TEXTE FOURNI:
-*-*-

Celles et ceux qui rejettent ce texte en disant qu'il vaudrait mieux investir dans l'éducation aux médias ne se sont pas toujours mobilisés lorsque les moyens qui y étaient consacrés diminuaient...
On ne peut pas non plus s'en remettre à l'autorégulation. En vérité, on s'informe de moins en moins et on est de plus en plus informé par le biais de techniques qui s'imposent à nous. C'est un changement de paradigme qui nuit à la liberté de l'information. C'est pourquoi le groupe LaREM votera contre cette motion.
M. François Bonhomme. - Quel courage !
M. Pierre Ouzoulias . - Le président de la République, le 3 janvier, a déclaré qu'il voulait une loi avant la fin de l'année contre les fausses informations. Le Gouvernement a fait le choix d'une proposition de loi en procédure accélérée, évitant l'évaluation gênante des conséquences. Il est pourtant périlleux de se hâter dans des matières si délicates qui, parce qu'elles touchent aux fondements de notre démocratie, appellent de la concertation et de la circonspection.
L'Assemblée nationale a ficelé une proposition de loi d'initiative présidentielle, ensuite rafistolée, que votre ancien groupe, monsieur le ministre, a rejetée - vous-même n'avez pas voté... Sans rien écouter des réserves de fond émises à l'intérieur et à l'extérieur du Parlement, votre Gouvernement a décidé de poursuivre l'examen de ce texte, « à la hussarde ».

-*-*-

DONNÉES ENREGISTRÉES:
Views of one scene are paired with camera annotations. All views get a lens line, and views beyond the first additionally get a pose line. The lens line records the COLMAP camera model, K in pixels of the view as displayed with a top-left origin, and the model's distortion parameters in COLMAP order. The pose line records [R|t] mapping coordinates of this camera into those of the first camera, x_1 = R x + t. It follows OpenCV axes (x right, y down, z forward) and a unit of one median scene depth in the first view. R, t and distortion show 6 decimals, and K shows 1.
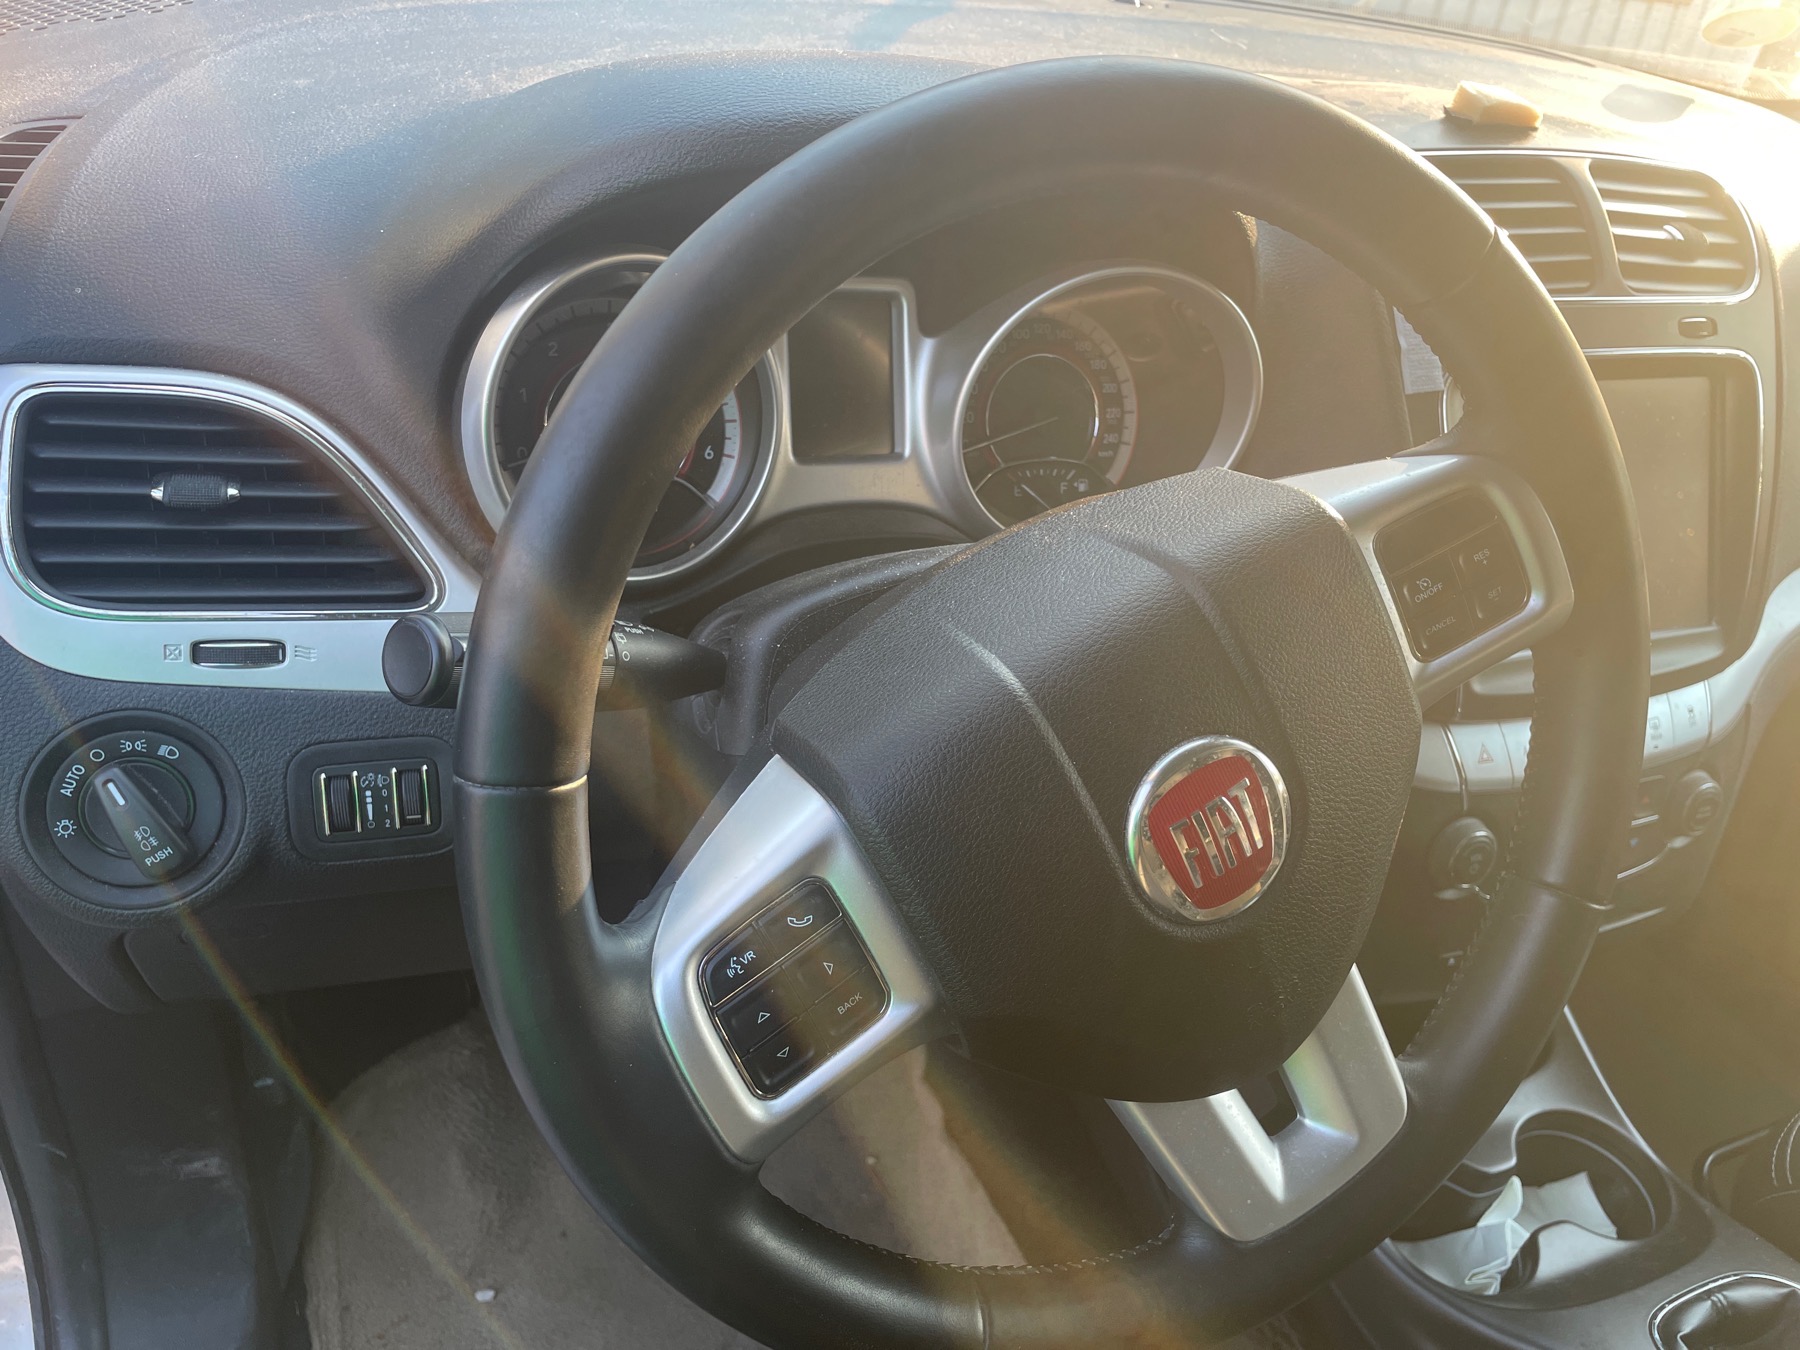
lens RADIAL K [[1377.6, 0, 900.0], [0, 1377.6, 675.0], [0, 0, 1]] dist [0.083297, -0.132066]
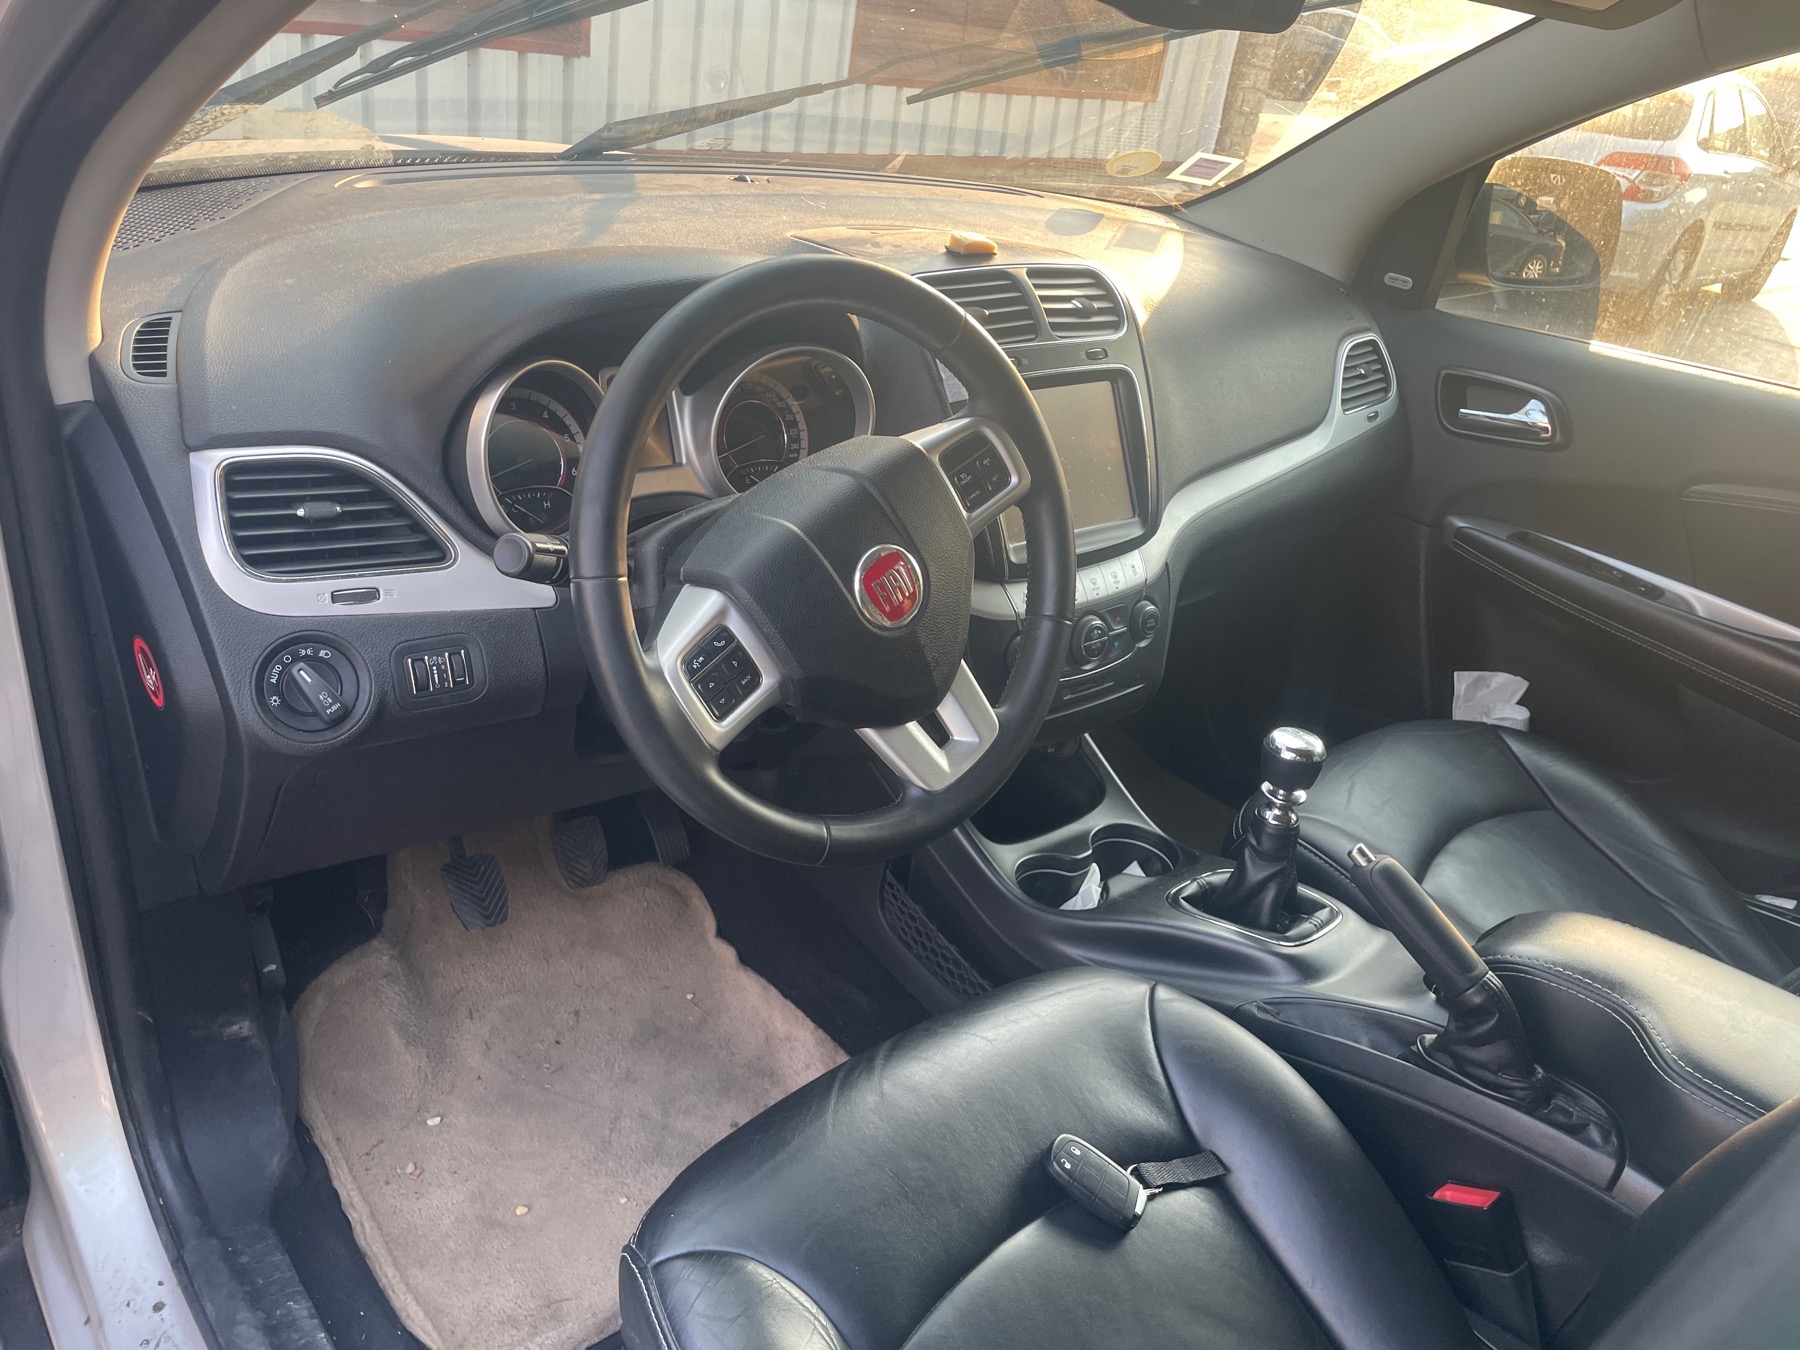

-*-*-

VOTRE OBJECTIF:
Relevez, dans l'extrait de débat parlementaire ci-dessus, toutes les institutions ou formations politiques désignées par un nom comportant une majuscule, à l'exclusion des personnes. Présentez-les dans l'ordre de leur première apparition.

TÂCHE ACCOMPLIE:
- le groupe LaREM
- le Gouvernement
- l'Assemblée nationale
- le Parlement